CBSNews.com On 'What the Law Calls a Partial Birth Abortion'

April 18th, 2007 6:50 PM

CBS "Public Eye" editor Brian Montopoli explained in an April 18 post that when covering today's Supreme Court ruling upholding an abortion ban, "CBSNews.com has decided to go with this phrasing whenever possible: 'what the law calls a partial birth abortion.'"

And the reason?

"Both 'late term abortion' and 'partial birth abortion' are now phrases that signify a position, so we will use this phrasing though it is cumbersome," CBS editorial director Dick Meyer noted in an e-mail to CBS staffers.

Of course, it's cumbersome and ridiculous to imagine that language being used to describe a number of other things defined under federal law, but on a more basic level, "partial-birth abortion" is not political invective, it's descriptive layman's language to describe a medical procedure.

We often use layman's terms that are completely noncontroversial and descriptive and pertain to medical phenomena or procedures.
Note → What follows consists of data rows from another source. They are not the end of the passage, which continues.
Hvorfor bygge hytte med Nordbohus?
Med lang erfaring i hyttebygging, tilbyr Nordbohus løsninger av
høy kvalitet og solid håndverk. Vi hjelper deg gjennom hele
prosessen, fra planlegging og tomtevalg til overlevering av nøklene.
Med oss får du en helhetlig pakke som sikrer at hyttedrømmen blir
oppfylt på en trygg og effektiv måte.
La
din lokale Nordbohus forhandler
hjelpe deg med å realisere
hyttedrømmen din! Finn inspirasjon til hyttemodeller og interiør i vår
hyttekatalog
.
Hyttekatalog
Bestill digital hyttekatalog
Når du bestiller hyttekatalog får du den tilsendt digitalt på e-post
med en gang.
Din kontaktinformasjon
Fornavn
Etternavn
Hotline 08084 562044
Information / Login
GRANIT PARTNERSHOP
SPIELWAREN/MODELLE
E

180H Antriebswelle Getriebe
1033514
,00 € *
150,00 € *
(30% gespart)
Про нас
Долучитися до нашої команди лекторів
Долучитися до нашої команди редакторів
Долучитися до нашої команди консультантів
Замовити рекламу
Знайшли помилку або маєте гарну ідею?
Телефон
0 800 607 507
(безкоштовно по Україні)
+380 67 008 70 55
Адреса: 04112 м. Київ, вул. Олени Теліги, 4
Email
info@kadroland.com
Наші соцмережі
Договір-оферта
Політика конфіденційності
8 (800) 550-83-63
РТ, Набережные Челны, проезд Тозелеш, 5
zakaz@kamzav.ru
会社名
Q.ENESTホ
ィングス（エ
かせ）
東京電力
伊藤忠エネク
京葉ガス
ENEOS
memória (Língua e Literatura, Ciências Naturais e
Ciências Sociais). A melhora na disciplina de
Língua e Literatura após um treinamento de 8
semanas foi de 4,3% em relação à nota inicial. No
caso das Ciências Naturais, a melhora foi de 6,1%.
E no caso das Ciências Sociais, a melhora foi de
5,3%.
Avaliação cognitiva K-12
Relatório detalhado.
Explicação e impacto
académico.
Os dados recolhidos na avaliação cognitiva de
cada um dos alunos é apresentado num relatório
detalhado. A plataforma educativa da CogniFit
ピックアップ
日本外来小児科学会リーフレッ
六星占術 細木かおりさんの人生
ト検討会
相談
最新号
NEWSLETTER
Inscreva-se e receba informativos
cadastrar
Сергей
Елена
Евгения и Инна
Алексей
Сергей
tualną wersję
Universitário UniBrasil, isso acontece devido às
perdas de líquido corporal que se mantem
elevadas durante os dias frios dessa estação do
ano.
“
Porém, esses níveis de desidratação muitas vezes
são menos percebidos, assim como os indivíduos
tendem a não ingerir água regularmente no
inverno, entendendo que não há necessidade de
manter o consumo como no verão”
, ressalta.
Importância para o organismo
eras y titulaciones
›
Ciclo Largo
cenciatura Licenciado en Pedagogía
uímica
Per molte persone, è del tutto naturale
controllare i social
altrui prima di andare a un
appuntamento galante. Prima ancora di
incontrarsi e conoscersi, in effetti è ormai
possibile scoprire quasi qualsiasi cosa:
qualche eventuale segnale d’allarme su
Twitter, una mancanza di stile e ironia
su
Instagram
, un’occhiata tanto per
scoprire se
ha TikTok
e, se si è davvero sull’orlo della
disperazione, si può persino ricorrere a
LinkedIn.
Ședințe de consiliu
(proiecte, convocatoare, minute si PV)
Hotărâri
For instance, a "heart attack" is the layman's term for the medically-correct term "myocardial infarction."

Similarly, the term "partial-birth abortion" is an accurate layman's description of the federally-banned "intact dilation and extraction" (D&X) or "intrauterine cranial decompression" (fancy words for sucking out the unborn child's brain matter and deflating the head while still in the womb).

Why is it so difficult for the media to embrace terminology that accurately and vividly describes an abortion procedure that partially births an unborn child in order to abort it?